---- Task material

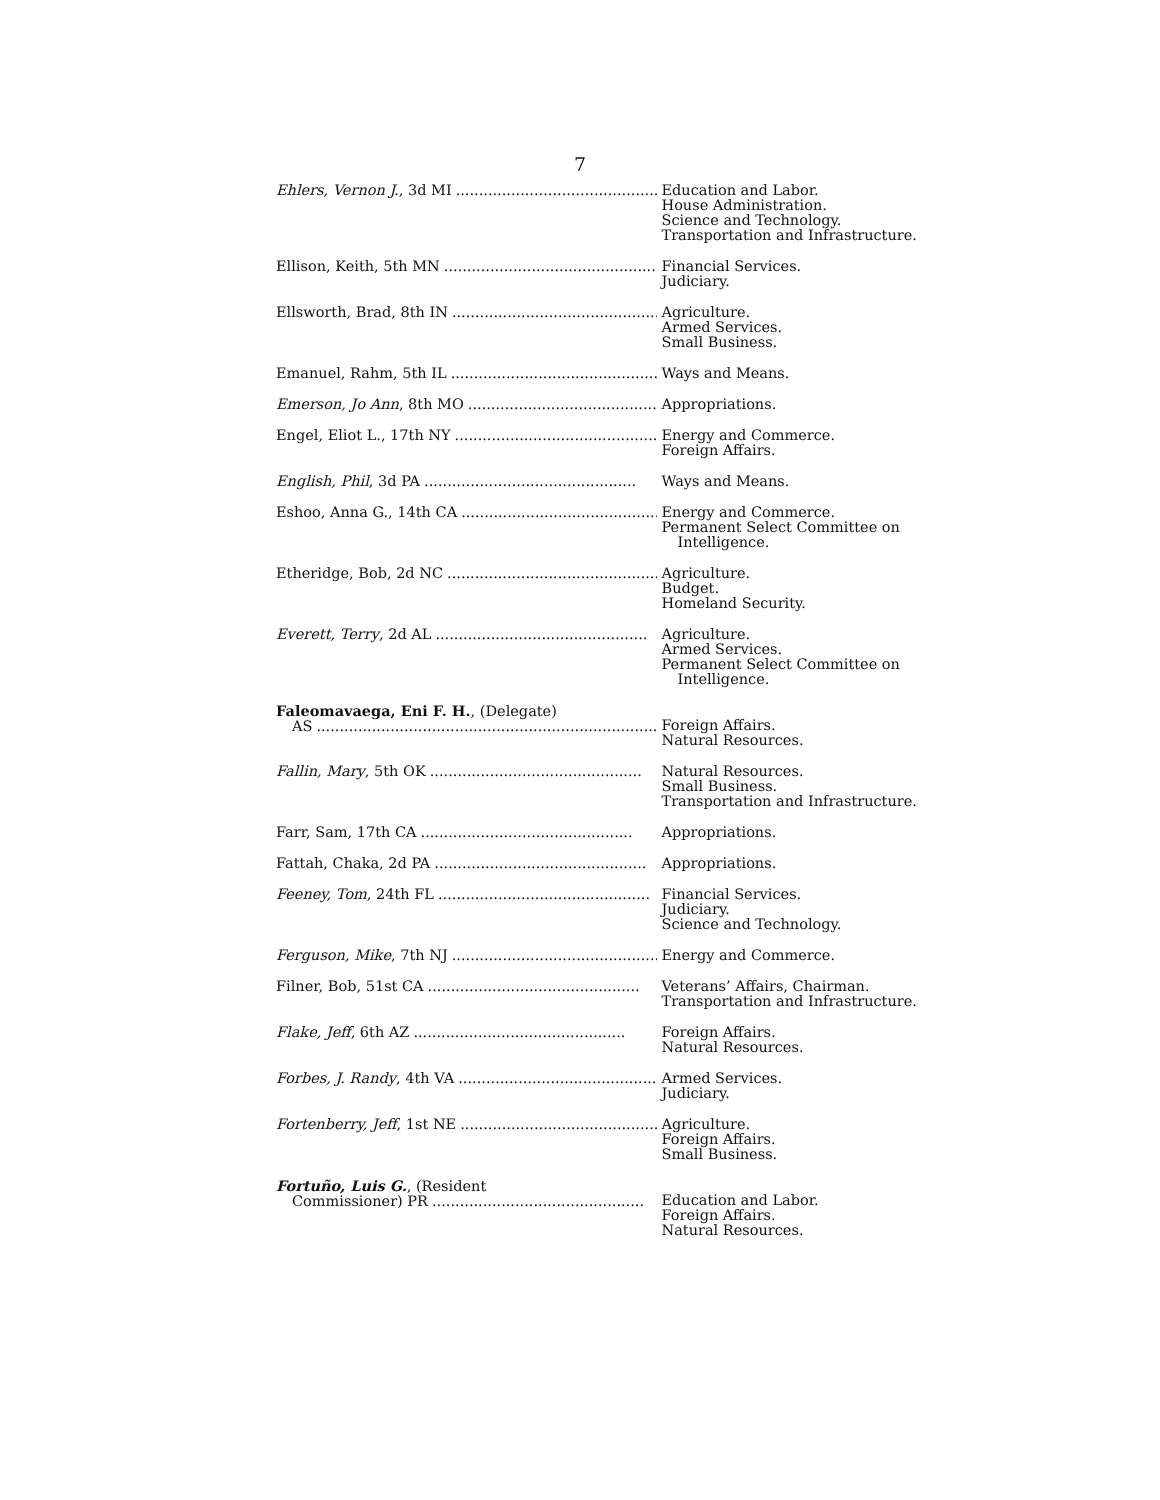7
| Ehlers, Vernon J. , 3d MI .............................................. | Education and Labor. House Administration. Science and Technology. Transportation and Infrastructure. |
| Ellison, Keith, 5th MN .............................................. | Financial Services. Judiciary. |
| Ellsworth, Brad, 8th IN .............................................. | Agriculture. Armed Services. Small Business. |
| Emanuel, Rahm, 5th IL .............................................. | Ways and Means. |
| Emerson, Jo Ann , 8th MO .............................................. | Appropriations. |
| Engel, Eliot L., 17th NY .............................................. | Energy and Commerce. Foreign Affairs. |
| English, Phil , 3d PA .............................................. | Ways and Means. |
| Eshoo, Anna G., 14th CA .............................................. | Energy and Commerce. Permanent Select Committee on Intelligence. |
| Etheridge, Bob, 2d NC .............................................. | Agriculture. Budget. Homeland Security. |
| Everett, Terry , 2d AL .............................................. | Agriculture. Armed Services. Permanent Select Committee on Intelligence. |
| Faleomavaega, Eni F. H. , (Delegate) AS .......................................................................... | Foreign Affairs. Natural Resources. |
| Fallin, Mary , 5th OK .............................................. | Natural Resources. Small Business. Transportation and Infrastructure. |
| Farr, Sam, 17th CA .............................................. | Appropriations. |
| Fattah, Chaka, 2d PA .............................................. | Appropriations. |
| Feeney, Tom , 24th FL .............................................. | Financial Services. Judiciary. Science and Technology. |
| Ferguson, Mike , 7th NJ .............................................. | Energy and Commerce. |
| Filner, Bob, 51st CA .............................................. | Veterans’ Affairs, Chairman. Transportation and Infrastructure. |
| Flake, Jeff , 6th AZ .............................................. | Foreign Affairs. Natural Resources. |
| Forbes, J. Randy , 4th VA .............................................. | Armed Services. Judiciary. |
| Fortenberry, Jeff , 1st NE .............................................. | Agriculture. Foreign Affairs. Small Business. |
| Fortuño, Luis G. , (Resident Commissioner) PR .............................................. | Education and Labor. Foreign Affairs. Natural Resources. |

--------

* Task requirements
If an entry contains an image, skip the image and return the rest of the listing unchanged.

* Problem solution
7
| Ehlers, Vernon J. , 3d MI .............................................. | Education and Labor. House Administration. Science and Technology. Transportation and Infrastructure. |
| Ellison, Keith, 5th MN .............................................. | Financial Services. Judiciary. |
| Ellsworth, Brad, 8th IN .............................................. | Agriculture. Armed Services. Small Business. |
| Emanuel, Rahm, 5th IL .............................................. | Ways and Means. |
| Emerson, Jo Ann , 8th MO .............................................. | Appropriations. |
| Engel, Eliot L., 17th NY .............................................. | Energy and Commerce. Foreign Affairs. |
| English, Phil , 3d PA .............................................. | Ways and Means. |
| Eshoo, Anna G., 14th CA .............................................. | Energy and Commerce. Permanent Select Committee on Intelligence. |
| Etheridge, Bob, 2d NC .............................................. | Agriculture. Budget. Homeland Security. |
| Everett, Terry , 2d AL .............................................. | Agriculture. Armed Services. Permanent Select Committee on Intelligence. |
| Faleomavaega, Eni F. H. , (Delegate) AS .......................................................................... | Foreign Affairs. Natural Resources. |
| Fallin, Mary , 5th OK .............................................. | Natural Resources. Small Business. Transportation and Infrastructure. |
| Farr, Sam, 17th CA .............................................. | Appropriations. |
| Fattah, Chaka, 2d PA .............................................. | Appropriations. |
| Feeney, Tom , 24th FL .............................................. | Financial Services. Judiciary. Science and Technology. |
| Ferguson, Mike , 7th NJ .............................................. | Energy and Commerce. |
| Filner, Bob, 51st CA .............................................. | Veterans’ Affairs, Chairman. Transportation and Infrastructure. |
| Flake, Jeff , 6th AZ .............................................. | Foreign Affairs. Natural Resources. |
| Forbes, J. Randy , 4th VA .............................................. | Armed Services. Judiciary. |
| Fortenberry, Jeff , 1st NE .............................................. | Agriculture. Foreign Affairs. Small Business. |
| Fortuño, Luis G. , (Resident Commissioner) PR .............................................. | Education and Labor. Foreign Affairs. Natural Resources. |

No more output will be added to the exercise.